# Latvian: ways to say hello



## Zio Gilito

Hi there!
I was speaking the other day with a latvian friend of mine and i told her: "sveiki", and she said "chaa", what does it mean? is it like "hello"(sveiki)/"hi"(chaa)??
Paldies!


----------



## Lettish

Yeah, ''Chau'' means Hello and Goodbye as well, same as in Italian language.


----------



## Zio Gilito

Ok, thanks. However, I know "sveiki" can be used to say "chau" as well... So which is used more often?


----------



## Flaminius

Hi,

_Čau_ is very casual if not downright slangy.


----------



## Zio Gilito

So, can we say _Sveiki_ is like Russian "Здравствуйтe" and _Čau_ is like "привeт" but kind of more slang?


----------



## Sillu

"Sveiki" is pretty official. I would never use it to greet a friend.
"Čau" is pretty much the standard greeting for people you know well.


----------



## Zio Gilito

Paldies, Sillu!


----------



## Sillu

It just occurred to me that it is very easy to explain using Spanish: I would use "sveiki" or "labdien" (literally 'good day') when greeting a person I would address as "Ud." (a doctor, a professor, a salesperson etc.) and "čau" for people I address as "tú" (my family, friends, acquaintances not much older than me etc.). The only remaining hurdle is that Latvians seem to be more reserved and shy about using "tú" than Spanish-speaking people (according to my limited experience). 

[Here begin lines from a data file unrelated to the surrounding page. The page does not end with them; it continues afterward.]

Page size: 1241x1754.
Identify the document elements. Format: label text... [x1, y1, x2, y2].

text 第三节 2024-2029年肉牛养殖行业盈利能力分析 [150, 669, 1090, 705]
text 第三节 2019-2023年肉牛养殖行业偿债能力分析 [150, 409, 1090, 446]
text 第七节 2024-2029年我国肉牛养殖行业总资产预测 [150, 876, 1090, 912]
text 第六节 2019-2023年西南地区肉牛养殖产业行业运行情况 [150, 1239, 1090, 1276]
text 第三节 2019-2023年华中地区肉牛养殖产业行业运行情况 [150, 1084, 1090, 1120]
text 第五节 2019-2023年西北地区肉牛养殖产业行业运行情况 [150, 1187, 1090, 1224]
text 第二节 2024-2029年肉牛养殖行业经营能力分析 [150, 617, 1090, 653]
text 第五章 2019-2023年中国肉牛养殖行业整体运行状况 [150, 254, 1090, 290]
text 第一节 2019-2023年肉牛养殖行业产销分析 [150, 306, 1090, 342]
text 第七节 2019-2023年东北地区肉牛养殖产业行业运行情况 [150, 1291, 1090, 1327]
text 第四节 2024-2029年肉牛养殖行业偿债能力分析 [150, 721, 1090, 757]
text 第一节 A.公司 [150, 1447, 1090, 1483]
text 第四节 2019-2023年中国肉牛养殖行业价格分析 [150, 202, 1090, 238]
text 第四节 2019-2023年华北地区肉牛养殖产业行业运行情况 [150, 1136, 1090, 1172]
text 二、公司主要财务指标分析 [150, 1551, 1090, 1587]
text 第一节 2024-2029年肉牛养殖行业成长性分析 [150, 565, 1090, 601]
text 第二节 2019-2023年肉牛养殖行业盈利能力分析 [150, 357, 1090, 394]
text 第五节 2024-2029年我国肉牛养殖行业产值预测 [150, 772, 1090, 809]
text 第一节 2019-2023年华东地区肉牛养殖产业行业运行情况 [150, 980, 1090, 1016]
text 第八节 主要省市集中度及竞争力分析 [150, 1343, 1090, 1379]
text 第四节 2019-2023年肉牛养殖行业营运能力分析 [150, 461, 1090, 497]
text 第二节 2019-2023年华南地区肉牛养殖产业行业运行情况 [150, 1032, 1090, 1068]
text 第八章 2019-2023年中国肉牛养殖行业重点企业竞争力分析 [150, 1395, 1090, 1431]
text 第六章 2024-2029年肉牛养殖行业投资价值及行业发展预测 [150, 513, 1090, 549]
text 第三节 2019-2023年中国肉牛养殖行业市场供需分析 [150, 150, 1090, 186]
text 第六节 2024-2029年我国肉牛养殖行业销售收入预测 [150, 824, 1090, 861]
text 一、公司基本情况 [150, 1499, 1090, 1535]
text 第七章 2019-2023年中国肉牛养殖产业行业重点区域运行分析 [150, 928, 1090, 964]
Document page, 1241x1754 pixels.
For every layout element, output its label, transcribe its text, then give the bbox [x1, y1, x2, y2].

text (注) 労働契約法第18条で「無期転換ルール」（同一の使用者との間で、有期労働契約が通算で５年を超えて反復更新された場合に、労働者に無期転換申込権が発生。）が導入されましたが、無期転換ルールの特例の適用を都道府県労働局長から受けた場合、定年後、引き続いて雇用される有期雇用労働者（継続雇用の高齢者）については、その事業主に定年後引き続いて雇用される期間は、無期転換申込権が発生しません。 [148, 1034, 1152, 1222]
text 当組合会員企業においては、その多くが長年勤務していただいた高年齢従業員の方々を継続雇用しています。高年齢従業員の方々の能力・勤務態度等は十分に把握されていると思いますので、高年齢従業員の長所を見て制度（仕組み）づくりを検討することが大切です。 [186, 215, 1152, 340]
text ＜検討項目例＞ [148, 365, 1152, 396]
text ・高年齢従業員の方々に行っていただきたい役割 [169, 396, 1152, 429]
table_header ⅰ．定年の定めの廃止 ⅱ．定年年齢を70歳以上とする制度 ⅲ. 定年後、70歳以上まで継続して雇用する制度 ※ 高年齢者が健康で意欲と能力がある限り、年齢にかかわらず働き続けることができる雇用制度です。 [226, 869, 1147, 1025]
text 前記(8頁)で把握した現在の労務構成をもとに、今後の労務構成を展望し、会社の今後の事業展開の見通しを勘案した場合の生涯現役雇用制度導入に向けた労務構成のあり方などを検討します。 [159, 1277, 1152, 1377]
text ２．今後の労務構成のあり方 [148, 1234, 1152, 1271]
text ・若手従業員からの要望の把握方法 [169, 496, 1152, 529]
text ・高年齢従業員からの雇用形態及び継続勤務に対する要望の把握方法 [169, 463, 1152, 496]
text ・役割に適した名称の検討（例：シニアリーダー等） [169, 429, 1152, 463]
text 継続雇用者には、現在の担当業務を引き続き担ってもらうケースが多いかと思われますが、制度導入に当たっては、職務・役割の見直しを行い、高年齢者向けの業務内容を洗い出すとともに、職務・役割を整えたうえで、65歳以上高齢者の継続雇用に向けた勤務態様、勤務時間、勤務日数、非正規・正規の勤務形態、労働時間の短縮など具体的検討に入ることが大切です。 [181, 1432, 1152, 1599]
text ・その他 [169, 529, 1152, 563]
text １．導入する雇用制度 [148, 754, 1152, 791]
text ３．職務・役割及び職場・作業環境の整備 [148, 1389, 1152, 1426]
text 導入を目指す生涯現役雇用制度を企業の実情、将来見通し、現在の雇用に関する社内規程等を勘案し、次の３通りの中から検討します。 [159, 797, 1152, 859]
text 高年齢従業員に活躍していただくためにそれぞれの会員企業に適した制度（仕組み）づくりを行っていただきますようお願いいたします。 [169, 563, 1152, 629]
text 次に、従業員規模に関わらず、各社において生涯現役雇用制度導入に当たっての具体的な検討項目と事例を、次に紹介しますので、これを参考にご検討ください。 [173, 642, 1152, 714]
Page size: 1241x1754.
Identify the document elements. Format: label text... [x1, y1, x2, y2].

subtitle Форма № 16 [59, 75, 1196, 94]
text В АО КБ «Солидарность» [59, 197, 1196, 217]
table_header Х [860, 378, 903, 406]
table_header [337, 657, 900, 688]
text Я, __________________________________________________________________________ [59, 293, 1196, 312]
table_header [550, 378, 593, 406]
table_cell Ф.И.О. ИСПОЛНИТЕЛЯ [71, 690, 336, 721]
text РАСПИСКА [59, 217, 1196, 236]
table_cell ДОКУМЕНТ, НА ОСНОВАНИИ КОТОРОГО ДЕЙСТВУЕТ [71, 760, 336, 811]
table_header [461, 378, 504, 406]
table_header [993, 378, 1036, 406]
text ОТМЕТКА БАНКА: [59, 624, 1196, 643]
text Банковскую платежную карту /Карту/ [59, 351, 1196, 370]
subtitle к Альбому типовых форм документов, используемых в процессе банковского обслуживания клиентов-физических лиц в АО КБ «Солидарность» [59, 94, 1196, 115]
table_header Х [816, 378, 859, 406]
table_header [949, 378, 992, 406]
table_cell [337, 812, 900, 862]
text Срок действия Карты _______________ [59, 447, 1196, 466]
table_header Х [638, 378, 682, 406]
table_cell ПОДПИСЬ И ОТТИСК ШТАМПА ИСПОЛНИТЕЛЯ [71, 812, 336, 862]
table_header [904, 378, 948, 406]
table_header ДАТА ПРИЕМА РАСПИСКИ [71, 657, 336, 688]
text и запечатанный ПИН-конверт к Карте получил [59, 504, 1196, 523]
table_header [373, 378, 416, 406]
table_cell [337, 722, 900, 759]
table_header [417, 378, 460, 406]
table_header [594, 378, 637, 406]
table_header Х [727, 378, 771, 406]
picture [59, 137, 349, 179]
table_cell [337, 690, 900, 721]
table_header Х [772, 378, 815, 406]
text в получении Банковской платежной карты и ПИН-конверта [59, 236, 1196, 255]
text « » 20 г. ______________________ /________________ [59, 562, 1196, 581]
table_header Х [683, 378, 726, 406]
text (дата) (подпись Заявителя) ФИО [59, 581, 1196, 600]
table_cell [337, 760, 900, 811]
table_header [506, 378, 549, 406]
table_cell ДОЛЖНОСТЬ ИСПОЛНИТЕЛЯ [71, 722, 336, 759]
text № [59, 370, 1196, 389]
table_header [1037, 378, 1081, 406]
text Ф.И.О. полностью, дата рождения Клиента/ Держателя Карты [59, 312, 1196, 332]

Interestingly, there is a pair of greetings that are less familiar than "čau", but not as formal as "sveiki": these are "sveiks"/"sveika" used to greet a male/a female respectively (note: not two people, but a single person, as these are essentially adjectives that have assumed a new function; the ending depends on the sex of the person, as well as the number of people). These, too, are basically for people you'd address as "tú".


----------



## indian.summer

Hi, a great comment about the theme by Sillu, I can verify that it's completely truth, as I'm Latvian that knows Spanish very well.
About saying "Čau" for "bye", it's not so common as to use "Čau" for "hi"! Normally for "bye" we use "atā". 
But "Sveiks" and "Sveika" are also very good forms to say "hello" to friends. They are not official forms, such as "Sveiki".


----------